Тем первым летом за городом самым близким другом Марко (они всегда были вместе, и я назову вам его имя, поскольку он тоже умер) был Агостино Барбариго, мужчина с большими руками и грубым, словно бы незаконченным, но тем не менее не отталкивающим лицом. Одно его имя скажет вам, что он принадлежал к знатному роду, был одним из нас. Он был старше Марко – ему было около сорока. Напомню, что мне не было и девятнадцати, а Марко – двадцать семь. Очень мило со стороны моего отца было выдать меня за молодого человека, и для меня это стало еще одним поводом не хныкать и не жаловаться. Итак, Агостино Барбариго очень любил Марко, я бы сказала, он был предан ему – по-настоящему предан. Знаете, однажды сквозь открытое окно до меня долетели их голоса, – это было в Асоло, они не знали, что я сидела поблизости, – и я услышала, как Агостино обратился к моему мужу, словно читая стихи: «Ты, с дивными власами и ликом ангела». Может, мне даже стоит записать это, как стихи:
Ты, с дивными власами
И ликом ангела.
Как же хорошо я запомнила эти слова, казавшиеся началом опасной молитвы, ибо они заставили меня вздрогнуть и показались странными и неуместными; неудивительно, что Агостино вечно не сводил с Марко глаз, а Марко нравилось, что на него смотрит Агостино Большие Руки, он расцветал под этим восхищенным взглядом. Это было видно за столом, они ничего не скрывали, они были словно двое возлюбленных из вымышленной истории, одной из «Новеллино». Много раз я пыталась принять участие в их разговорах, но не могла, как ни старалась, потому что они говорили о поэтах, имен которых я никогда не слышала, например о Кавальканти или Овидии, и конечно, куда мне было без знания латыни? Они обходились со мной мило, очень мило, не могу пожаловаться, но мне были недоступны их беседы, и я завела привычку часто оставлять их наедине.

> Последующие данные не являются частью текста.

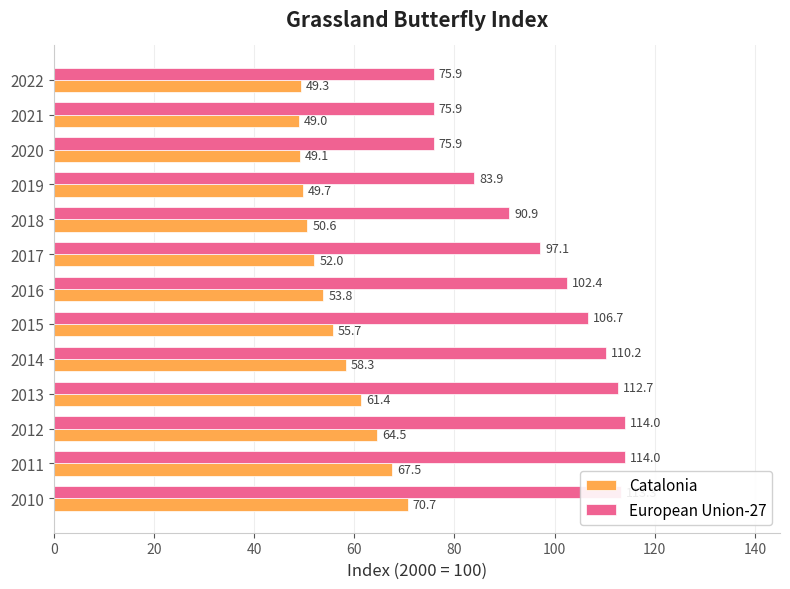

What is the difference between the highest and lowest values at 2016?

48.6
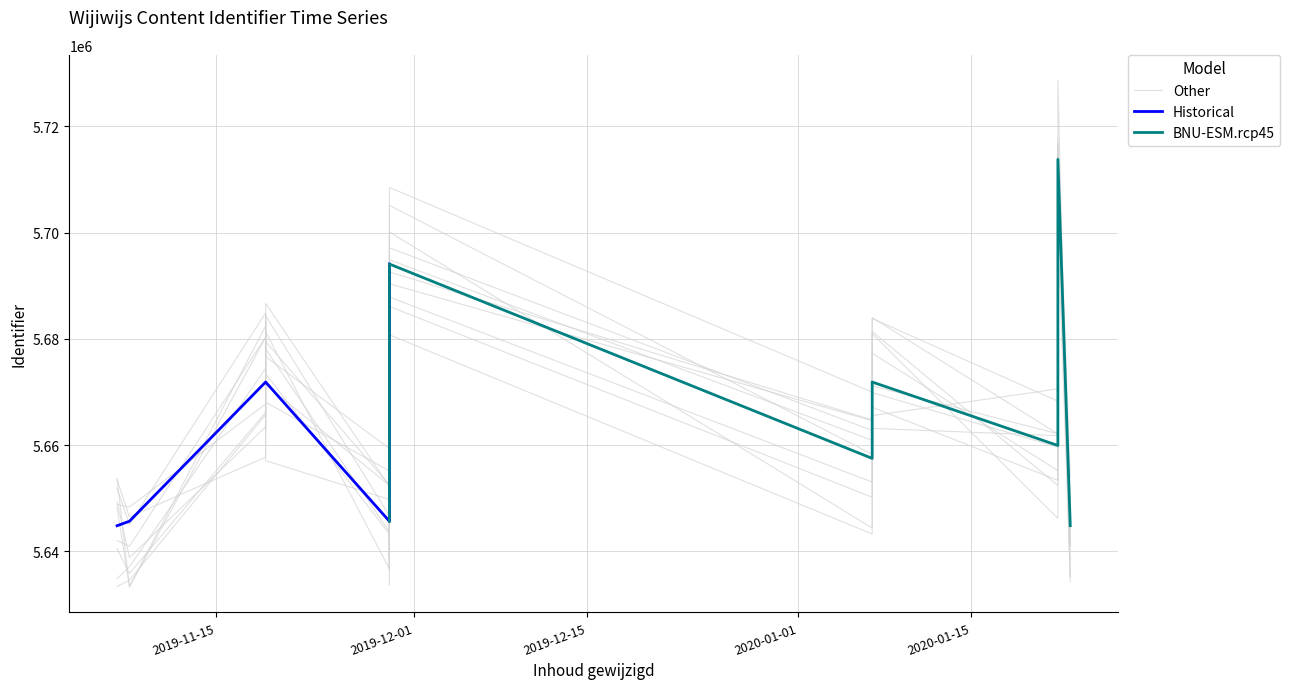

Which category has the lowest value in the Other_B series?

2019-11-07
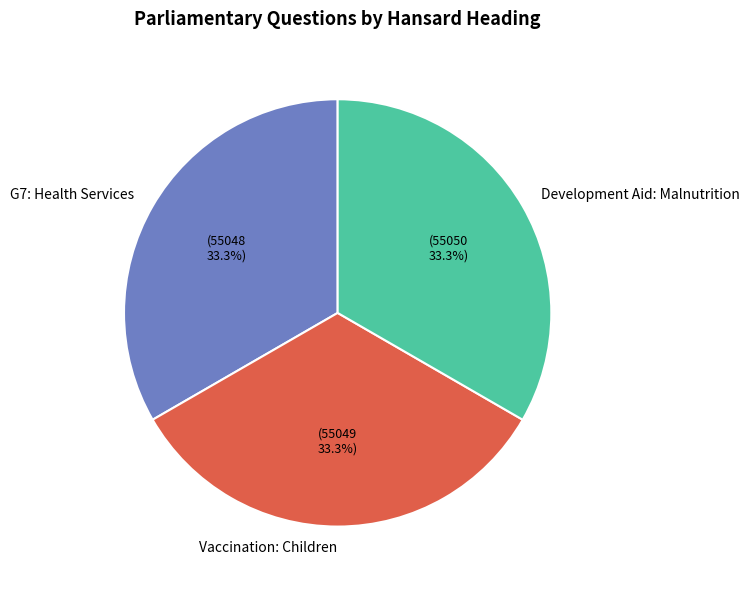

Approximately how many times larger is the value at Development Aid: Malnutrition compared to G7: Health Services?

1.0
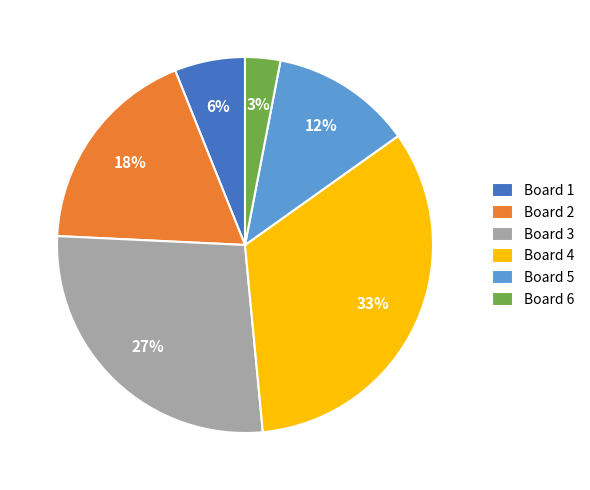

Do Board 2 and Board 4 together represent more than half of the pie?

Yes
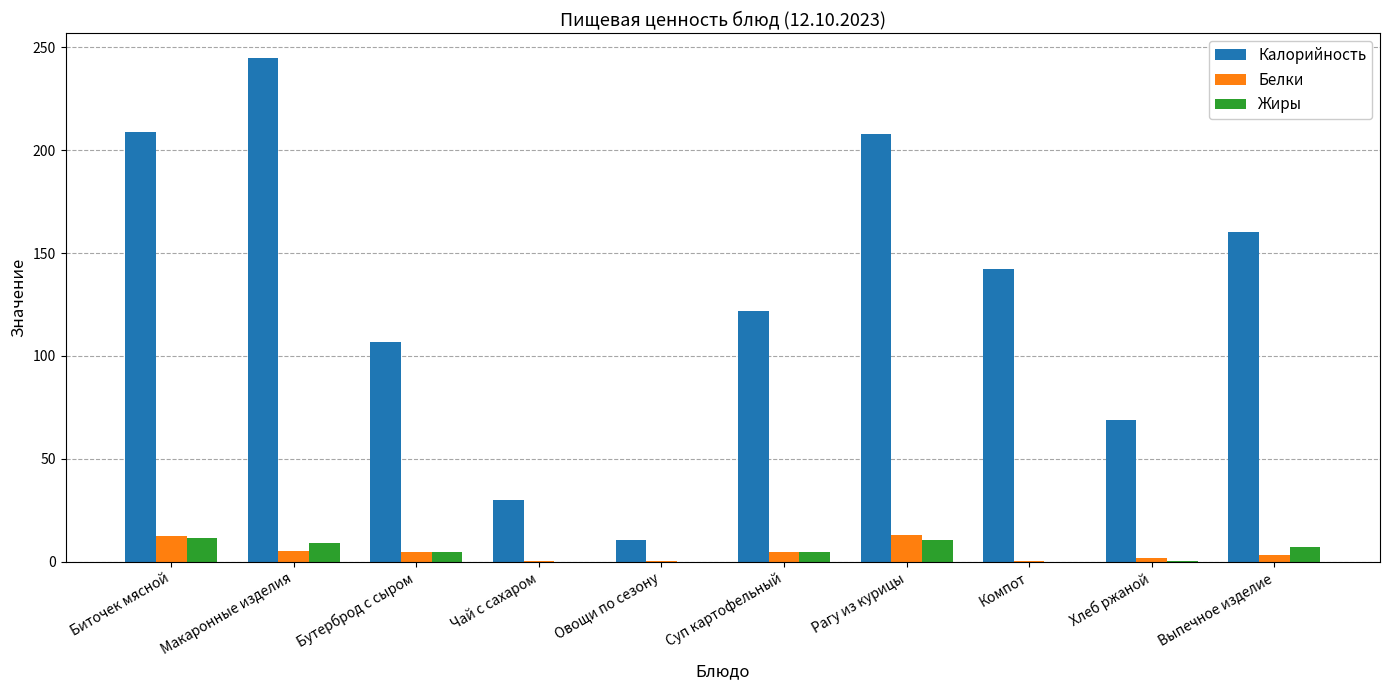

Which series changed the most between Биточек мясной and Компот?

Калорийность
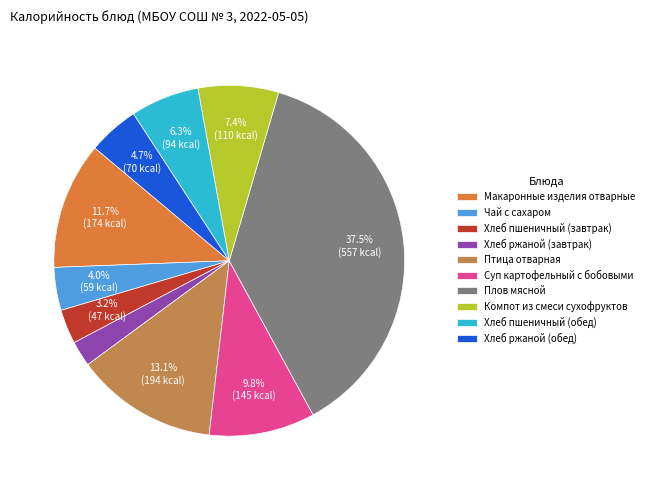

Between Суп картофельный с бобовыми and Хлеб пшеничный (завтрак), which is larger?

Суп картофельный с бобовыми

Прежде чем закончить рассказ о семействе Барди, я хочу заметить, что уже к двенадцати годам знал, что Флоренция представляет собой два города. Задуматься об этом меня заставили предупреждения – мальчиков часто об этом предупреждали – не ходить к высоким стенам в полные опасностей кварталы рабочих и бедняков, поскольку нас там могут избить или ограбить. В моем сознании бедные люди были связаны со стыдом, уродством и темными делами, а также с мрачными звуками труб городских геральдов, возвещавших о начале кровавых представлений нечеловеческого страдания.
А затем все перевернулось, словно во время землетрясения. Не успело мне исполниться тринадцать, как меня забрали из семьи Барди и поместили в монастырь Санта-Мария-Новелла. Теперь вместо мальчиков и женщин меня окружали мужчины, вместо девушек – бородатые люди; из дружелюбной обстановки я попал во враждебную, от сладких ароматов – в затхлость и зловоние, из тепла в холод, от смеха к молитвам, из мягких тканей в грубую шерстяную одежду, к обильной, тяжелой, комковатой, тепловатой монастырской пище.